UR UR by Stephen King
My rating: 2 of 5 stars

I have something of a Stephen King problem: I admire the man. For all his success, he’s made it a point to give back, not just in terms of his money, but also in the way he supports small-time writers, agreeing, for instance, to guest edit Best American Short Stories a few years ago.

At the same time, I don’t think he’s all that good a writer. Most of his sentences have a flat ordinariness. It isn’t just that they’re unadorned; it’s that they’re inefficient too. I feel as if we get too much information about inconsequential elements. And he seems to depend too much on cliché. There is, for instance, an almost embarrassing transcript here of the main character’s mother’s answering machine message. It isn’t a character talking; it’s someone out of a lazy stand-up routing.

I grew up hearing from friends how wonderful he is, and I made myself read Pet Sematary many years ago. I gave this a chance because it was on sale, it was short, and it had been a long time.

As far as I’m concerned, nothing has changed. The premise here is intriguing – the main character’s new Kindle permits him to read the unwritten novels of the great writers – but King doesn’t fully explore it. Instead he uses it simply as a gimmick in a story that feels, by the end, clichéd in its plot.

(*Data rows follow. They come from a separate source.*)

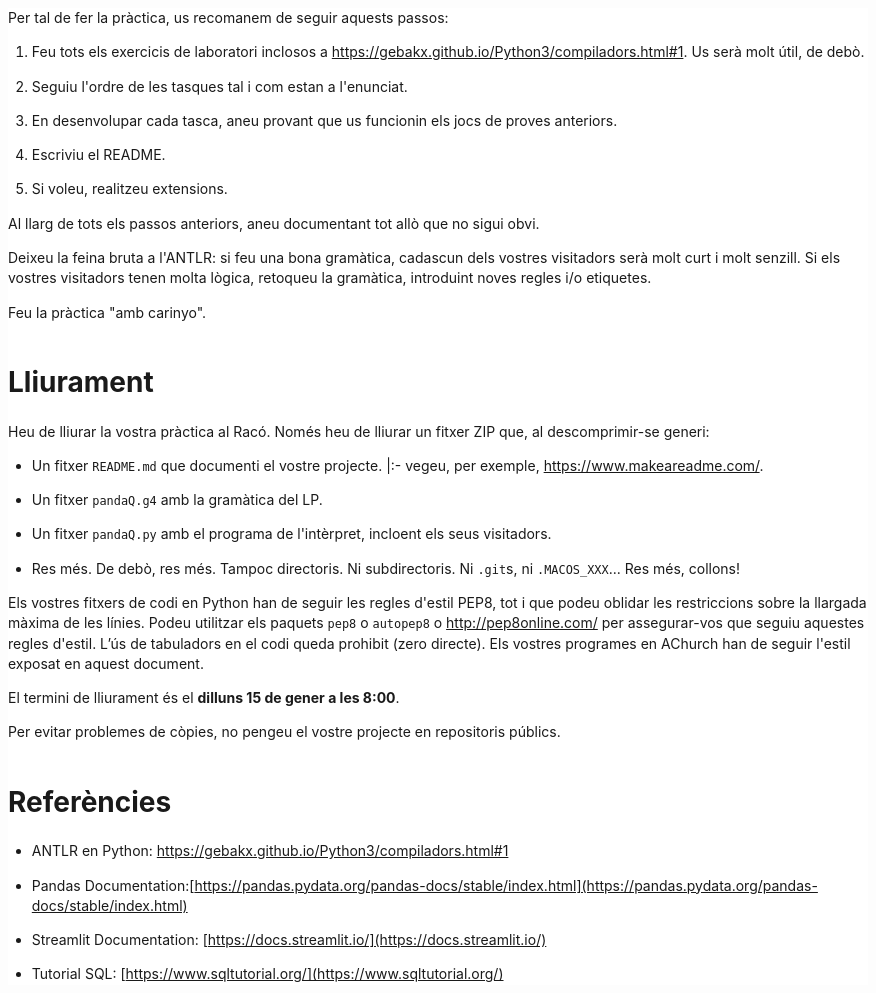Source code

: Per tal de fer la  pràctica, us recomanem de seguir aquests passos:

1. Feu tots els exercicis de laboratori inclosos a https://gebakx.github.io/Python3/compiladors.html#1. Us serà molt útil, de debò.

2. Seguiu l'ordre de les tasques tal i com estan a l'enunciat.

3. En desenvolupar cada tasca, aneu provant que us funcionin els jocs de proves anteriors.

4. Escriviu el README.

5. Si voleu, realitzeu extensions.

Al llarg de tots els passos anteriors, aneu documentant tot allò que no sigui obvi.

Deixeu la feina bruta a l'ANTLR: si feu una bona gramàtica, cadascun dels vostres visitadors serà molt curt i molt senzill. Si els vostres visitadors tenen molta lògica, retoqueu la gramàtica, introduint noves regles i/o etiquetes.

Feu la pràctica "amb carinyo".

# Lliurament

Heu de lliurar la vostra pràctica al Racó. Només heu de lliurar un fitxer ZIP
que, al descomprimir-se generi:

- Un fitxer `README.md` que documenti el vostre projecte.
  |:- vegeu, per exemple, https://www.makeareadme.com/.

- Un fitxer `pandaQ.g4` amb la gramàtica del LP.

- Un fitxer `pandaQ.py` amb el programa de l'intèrpret, incloent els seus visitadors.

- Res més. De debò, res més. Tampoc directoris. Ni subdirectoris. Ni `.git`s, ni `.MACOS_XXX`... Res més, collons!

Els vostres fitxers de codi en Python han de seguir les regles d'estil PEP8, tot i que podeu oblidar les restriccions sobre la llargada màxima de les lı́nies. Podeu utilitzar els paquets `pep8` o `autopep8` o http://pep8online.com/ per assegurar-vos que seguiu aquestes regles d'estil. L’ús de tabuladors en el codi queda prohibit (zero directe). Els vostres programes en AChurch han de seguir l'estil exposat en aquest document.

El termini de lliurament és el **dilluns 15 de gener a les 8:00**.

Per evitar problemes de còpies, no pengeu el vostre projecte en repositoris públics.

# Referències

- ANTLR en Python: https://gebakx.github.io/Python3/compiladors.html#1

- Pandas Documentation:[https://pandas.pydata.org/pandas-docs/stable/index.html](https://pandas.pydata.org/pandas-docs/stable/index.html)

- Streamlit Documentation: [https://docs.streamlit.io/](https://docs.streamlit.io/)

- Tutorial SQL: [https://www.sqltutorial.org/](https://www.sqltutorial.org/)
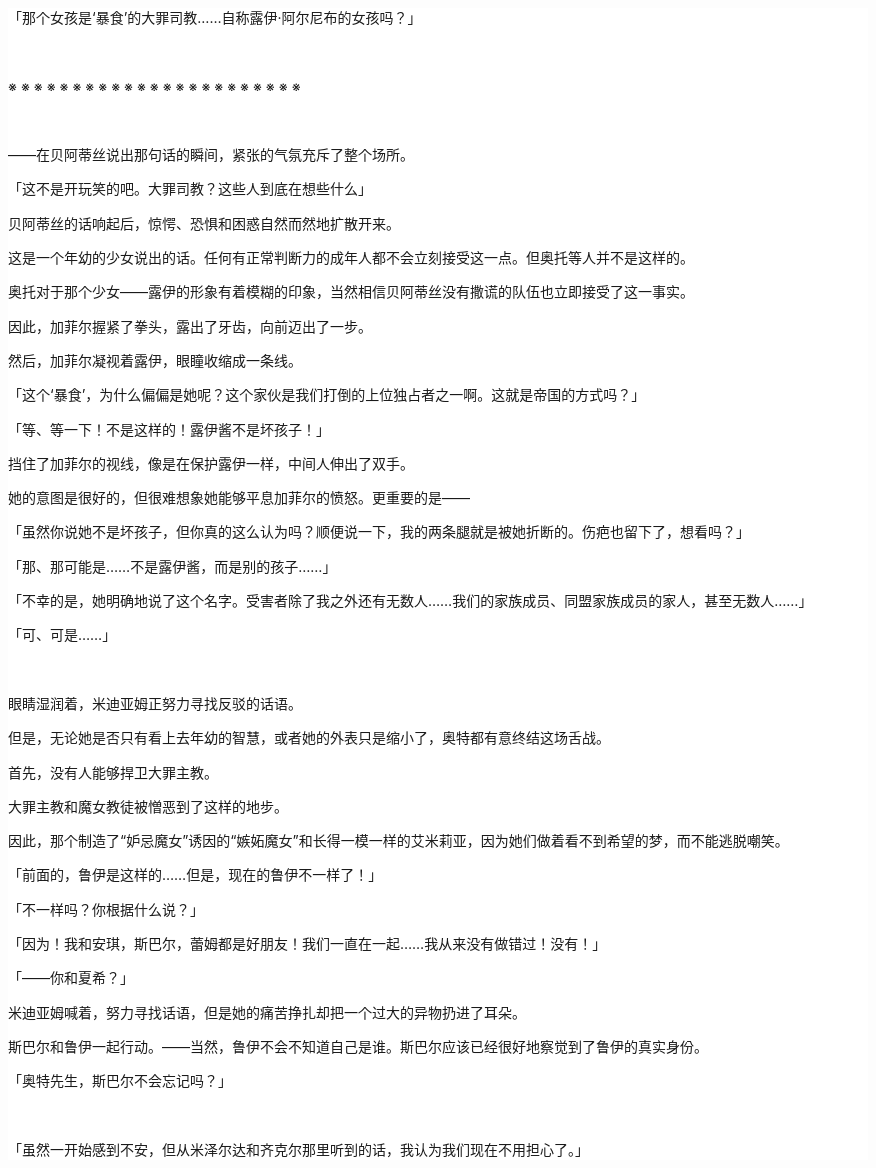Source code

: 「那个女孩是‘暴食’的大罪司教……自称露伊·阿尔尼布的女孩吗？」

　

※ ※ ※ ※ ※ ※ ※ ※ ※ ※ ※ ※ ※ ※ ※ ※ ※ ※ ※ ※ ※ ※ ※

　

――在贝阿蒂丝说出那句话的瞬间，紧张的气氛充斥了整个场所。

「这不是开玩笑的吧。大罪司教？这些人到底在想些什么」

贝阿蒂丝的话响起后，惊愕、恐惧和困惑自然而然地扩散开来。

这是一个年幼的少女说出的话。任何有正常判断力的成年人都不会立刻接受这一点。但奥托等人并不是这样的。

奥托对于那个少女——露伊的形象有着模糊的印象，当然相信贝阿蒂丝没有撒谎的队伍也立即接受了这一事实。

因此，加菲尔握紧了拳头，露出了牙齿，向前迈出了一步。

然后，加菲尔凝视着露伊，眼瞳收缩成一条线。

「这个‘暴食’，为什么偏偏是她呢？这个家伙是我们打倒的上位独占者之一啊。这就是帝国的方式吗？」

「等、等一下！不是这样的！露伊酱不是坏孩子！」

挡住了加菲尔的视线，像是在保护露伊一样，中间人伸出了双手。

她的意图是很好的，但很难想象她能够平息加菲尔的愤怒。更重要的是——

「虽然你说她不是坏孩子，但你真的这么认为吗？顺便说一下，我的两条腿就是被她折断的。伤疤也留下了，想看吗？」

「那、那可能是……不是露伊酱，而是别的孩子……」

「不幸的是，她明确地说了这个名字。受害者除了我之外还有无数人……我们的家族成员、同盟家族成员的家人，甚至无数人……」

「可、可是……」

　

眼睛湿润着，米迪亚姆正努力寻找反驳的话语。

但是，无论她是否只有看上去年幼的智慧，或者她的外表只是缩小了，奥特都有意终结这场舌战。

首先，没有人能够捍卫大罪主教。

大罪主教和魔女教徒被憎恶到了这样的地步。

因此，那个制造了“妒忌魔女”诱因的“嫉妬魔女”和长得一模一样的艾米莉亚，因为她们做着看不到希望的梦，而不能逃脱嘲笑。

「前面的，鲁伊是这样的……但是，现在的鲁伊不一样了！」

「不一样吗？你根据什么说？」

「因为！我和安琪，斯巴尔，蕾姆都是好朋友！我们一直在一起……我从来没有做错过！没有！」

「——你和夏希？」

米迪亚姆喊着，努力寻找话语，但是她的痛苦挣扎却把一个过大的异物扔进了耳朵。

斯巴尔和鲁伊一起行动。——当然，鲁伊不会不知道自己是谁。斯巴尔应该已经很好地察觉到了鲁伊的真实身份。

「奥特先生，斯巴尔不会忘记吗？」

　

「虽然一开始感到不安，但从米泽尔达和齐克尔那里听到的话，我认为我们现在不用担心了。」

There is a brief moment that suggests otherwise: King writes the first sentence of what the novella presents as an unwritten Hemingway novel: “A man’s life was five dogs. The first to teach him. The second for him to teach. The third and fourth for him to work. And the fifth for his old age.” (That’s from memory, so I don’t have it quite exactly.) There’s a spark there, a poetry to the sentence – and even to the rhythm of the story that it suggests will follow – that’s simply superior to anything else in this novella. It’s frustrating to think that, if King could write something this good, even for a couple sentences, that he could do much more than what he does with the rest of this.